As you might recall from this post, rice does NOT displace dietary fat, and it seems to be associated with increased longevity. Carbohydrate content per se does not appear to be the problem here. Both rice and wheat foods are rich in them, and have a high glycemic index. Wheat products tend to have a higher glycemic load though.

And why is dietary fat so important as to be significantly associated with increased longevity? This is not a trivial question, because if too much of that fat is stored as body fat it will actually decrease longevity. Dietary fat is very calorie-dense, and can be easily stored as body fat.

Dietary fat is important for various reasons, and probably some that we don’t know about yet. It leads to the formation of body fat, which is not only found in adipocytes or used only as a store of energy. Fat is a key component of a number of important tissues, including 60 percent of our brain. Since fat in the human body undergoes constant turnover, more in some areas than others, lack of dietary fat may compromise the proper functioning of various organs.

Without dietary fat, the very important fat-soluble vitamins (A, D, E and K) cannot be properly absorbed. Taking these vitamins in supplemental form will not work if you don’t consume fat as well. A very low fat diet is almost by definition a diet deficient in fat-soluble vitamins, even if those vitamins are consumed in large amounts via supplements.

Moreover, animals store fat-soluble vitamins in their body fat (as well as in organs), so we get these vitamins in one of their most natural and potent forms when we consume animal fat. Consuming copious amounts of olive and/or coconut oil will not have just the same effect.

References

Baron, R. M., & Kenny, D. A. (1986). The moderator–mediator variable distinction in social psychological research: Conceptual, strategic, and statistical considerations. Journal of Personality & Social Psychology, 51(6), 1173-1182.

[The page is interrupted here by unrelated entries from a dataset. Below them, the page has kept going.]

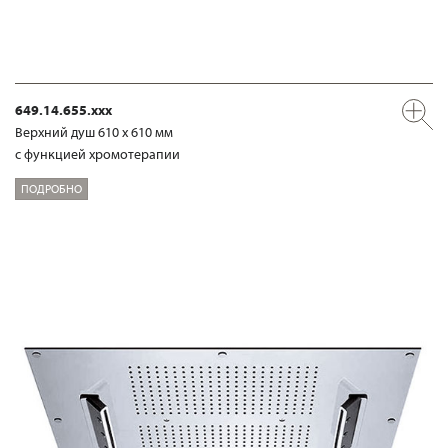
649.14.655.xxx
Верхний душ 610 х 610 мм
с функцией хромотерапии
ПОДРОБНО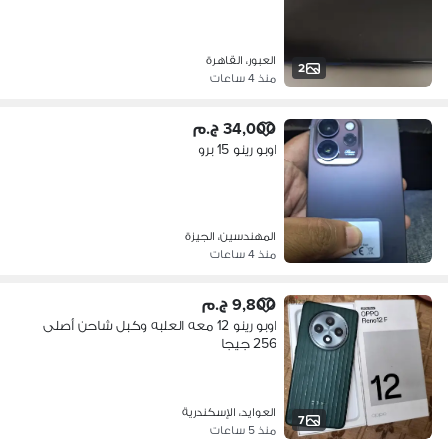
العبور، القاهرة
2
منذ 4 ساعات
34,000 ج.م
اوبو رينو 15 برو
المهندسين، الجيزة
منذ 4 ساعات
9,800 ج.م
اوبو رينو 12 معه العلبه وكبل شاحن أصلى
256 جيجا
العوايد، الإسكندرية
7
منذ 5 ساعات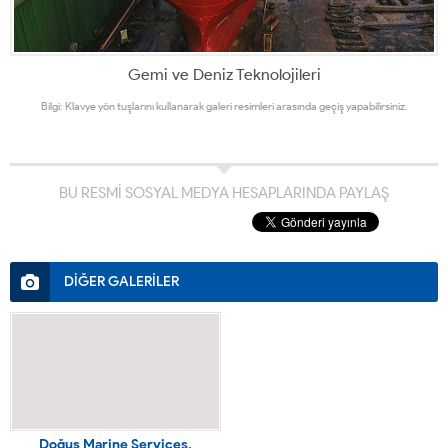
Gemi ve Deniz Teknolojileri
Bilgi: Klavye yön tuşlarını kullanarak galeri resimleri arasında geçiş yapabilirsiniz.
BU RESMİ SOSYAL MEDYA HESAPLARINDA PAYLAŞ
DİĞER GALERİLER
Doğuş Marine Services,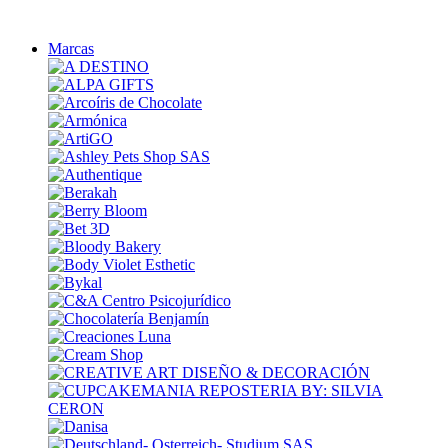
Marcas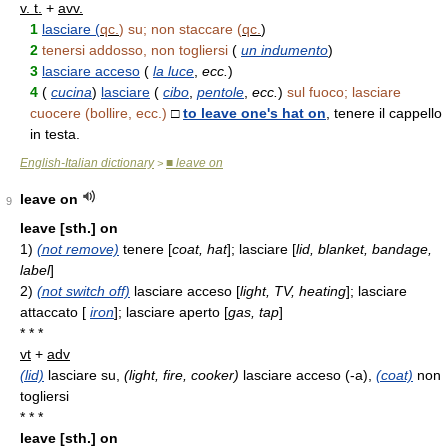
v. t.
+
avv.
1
lasciare (
qc.
) su; non staccare (
qc.
)
2
tenersi addosso, non togliersi
(
un indumento
)
3
lasciare acceso
(
la luce
,
ecc.
)
4
(
cucina
)
lasciare
(
cibo
,
pentole
,
ecc.
)
sul fuoco; lasciare
cuocere (bollire, ecc.)
□
to leave one's hat on
, tenere il cappello
in testa.
English-Italian dictionary
■ leave on
>
leave on
9
leave [sth.] on
1)
(not remove)
tenere [
coat, hat
]; lasciare [
lid, blanket, bandage,
label
]
2)
(not switch off)
lasciare acceso [
light, TV, heating
]; lasciare
attaccato [
iron
]; lasciare aperto [
gas, tap
]
* * *
vt
+
adv
(lid)
lasciare su,
(light, fire, cooker)
lasciare acceso (-a),
(coat)
non
togliersi
* * *
leave [sth.] on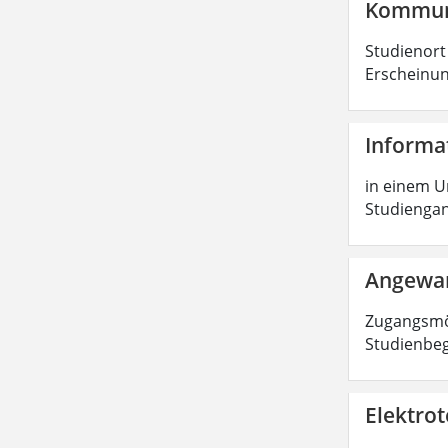
Kommuni
Studienort
Erscheinung
Informa
in einem Un
Studiengang
Angewan
Zugangsmög
Studienbe
Elektrot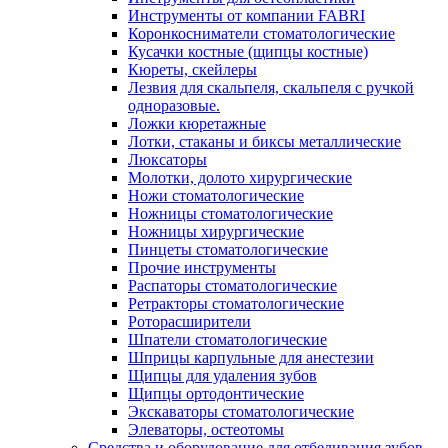
Инструменты от компании FABRI
Коронкосниматели стоматологические
Кусачки костные (щипцы костные)
Кюреты, скейлеры
Лезвия для скальпеля, скальпеля с ручкой
одноразовые.
Ложки кюретажные
Лотки, стаканы и биксы металлические
Люксаторы
Молотки, долото хирургические
Ножи стоматологические
Ножницы стоматологические
Ножницы хирургические
Пинцеты стоматологические
Прочие инструменты
Распаторы стоматологические
Ретракторы стоматологические
Роторасширители
Шпатели стоматологические
Шприцы карпульные для анестезии
Щипцы для удаления зубов
Щипцы ортодонтические
Экскаваторы стоматологические
Элеваторы, остеотомы
Средства и оборудование для отбеливания зубов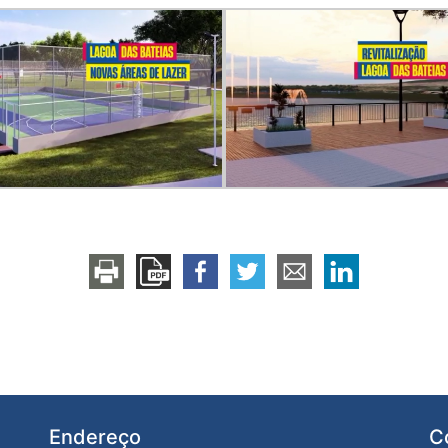
Endereço
C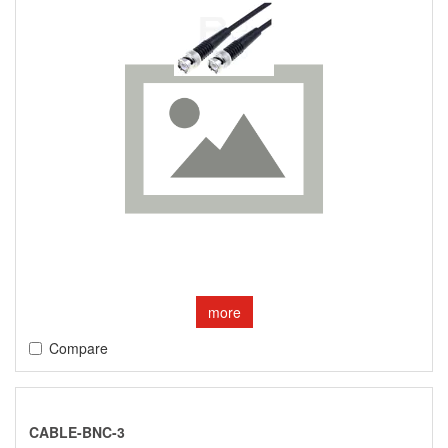
more
Compare
CABLE-BNC-3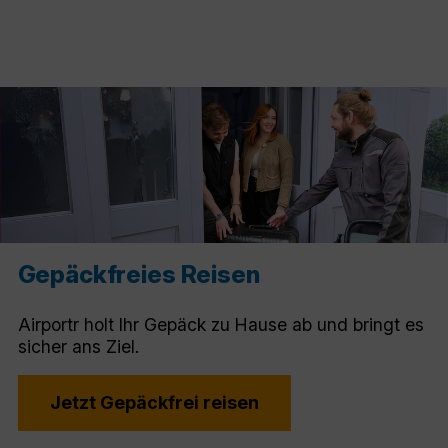
Gepäckfreies Reisen
Airportr holt Ihr Gepäck zu Hause ab und bringt es
sicher ans Ziel.
Jetzt Gepäckfrei reisen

Preacher, K.J., & Hayes, A.F. (2004). SPSS and SAS procedures for estimating indirect effects in simple mediation models. Behavior Research Methods, Instruments, & Computers, 36 (4), 717-731.

Hayes, A. F., & Preacher, K. J. (2010). Quantifying and testing indirect effects in simple mediation models when the constituent paths are nonlinear. Multivariate Behavioral Research, 45(4), 627-660.